Shame: What and Why and How We Can Find Gifts Hidden In Our Shame
Yesterday in my Intentions I mentioned Shame quite a few times. I realized that I need to explain a little bit more in detail about what Shame is and why we carry so much of it. We all have shame in some form or another. We usually pick up shame in early childhood, and through traumatic experiences. Once we have shame, our whole world is then an act to hide that shame. Here is what we usually shame:
A. An aspect of our authentic self that is actually so beautfiful, but misunderstood/mistaken by our parents/teachers/peers and we are taught is wrong/bad so we dim and shame it.
B. A story that isn't even true that we have made ourselves believe is true.. usually taken on from parents/teachers/family.
C. A part of ourself that we deem as "bad," or "wrong," which again, can be redefined and looked at from a deeper perspective. Again, usually a gift that went unnurtured or misunderstood.
We need not have shame around our shame. To begin delayering our shame, we must begin forgiving ourselves and the people in our lives that unconsciously allowed our shaming to begin. Like I mention in most of my blog posts, there is NO ONE to blame. Carl Jung says "The right way to wholeness is made up of fateful detours and wrong turnings." Our shame is apart of our greater story, our bigger healing journey. I believe that our soul chooses our wounds/shame so that we can truly feel, and understand through personal experience the lessons of these wounds. As we heal these wounds we can then becomes guides for others, in our own authentic way, who have a similar wound. There is so much beauty in the aspects of our self that we shame. What I have found in my shame is: Deep Sensitivity, A strong heart full of a love that I am still becoming comfortable to share, powerful intuition which appeared as shyness, ect. Gifts!

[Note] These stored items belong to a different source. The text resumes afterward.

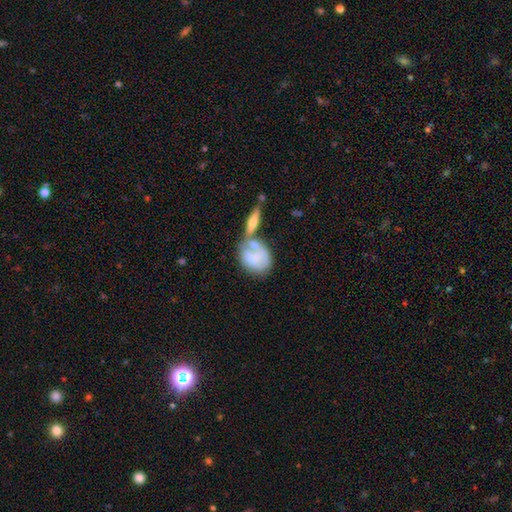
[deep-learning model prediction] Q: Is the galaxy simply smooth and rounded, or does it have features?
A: smooth — 61%.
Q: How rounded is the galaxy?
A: in between — 64%.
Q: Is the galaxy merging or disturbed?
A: merger — 45%.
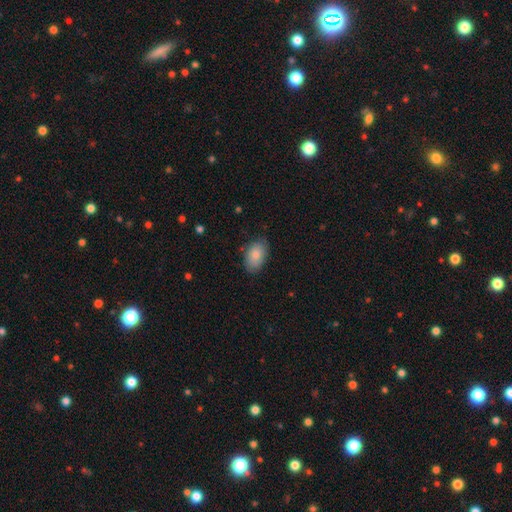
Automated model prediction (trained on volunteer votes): A smooth galaxy with no disk features (84%) that is in between round and cigar-shaped (91%).

Vote fractions:
- Smooth or featured? smooth: 84% / featured or disk: 9% / star or artifact: 6%
- How rounded? in between: 91% / round: 8% / cigar-shaped: 1%
- Merging? none: 79% / minor disturbance: 16% / major disturbance: 3% / merger: 1%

Rumi says "the wound is the place where the Light enters you.” When we can look at our shame we are giving ourselves and the world such a huge gift. Not to mention when we have less and less shame we carry around with us, we have more energy because are not constantly putting energy into hiding aspects of ourselves. When we free ourselves from the shame trap we naturally become more heart-centred and share a deeper version of ourself. Simply, the way to release shame is to radically accept and love ourselves for exactly who we are. Releasing shame takes an incredible deep and compassionate look into ourself where we can objectively see the deeper reasoning behind the stories we have been telling ourself, why we have shamed some of our most beautiful gifts, and how the shame we are shaming is much more acceptable than we can imagine.

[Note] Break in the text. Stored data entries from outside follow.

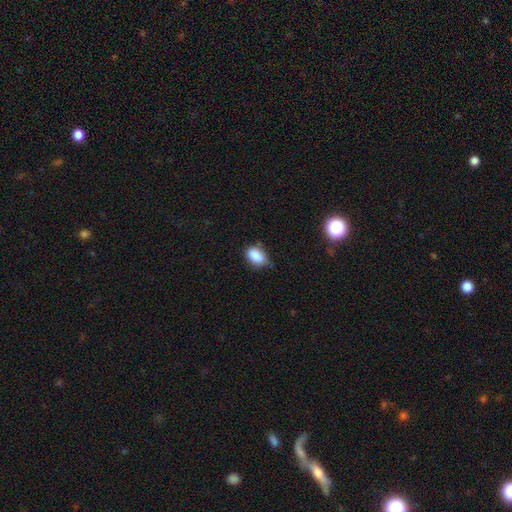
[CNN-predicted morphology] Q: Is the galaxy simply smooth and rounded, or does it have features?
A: smooth — 85%.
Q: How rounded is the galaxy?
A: in between — 84%.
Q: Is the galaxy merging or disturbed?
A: none — 52%.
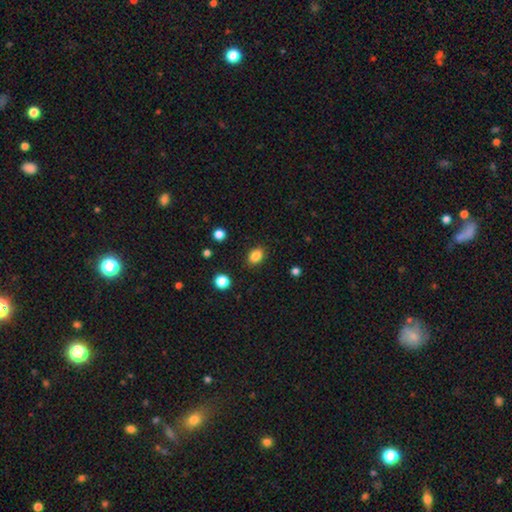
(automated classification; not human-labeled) The model was most divided on "how rounded": in between: 73%, round: 26%, cigar-shaped: 1%. More confident: merging — none (88%); smooth or featured — smooth (85%).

I invite you to sit quietly and look at what you shame. What aspects of yourself have you buried deep into your unconscious? Just ask and allow them to emerge. Trust in what comes up, know that you are strong enough to see, and release, and redefine these aspects/stories. Trust that there are beautiful gifts awaiting in the depth of your unknown. Intention is everything. Once the intention is made to uproot some of your mysterious, deeply hidden gifts, they will absolutely begin to show themselves overtime.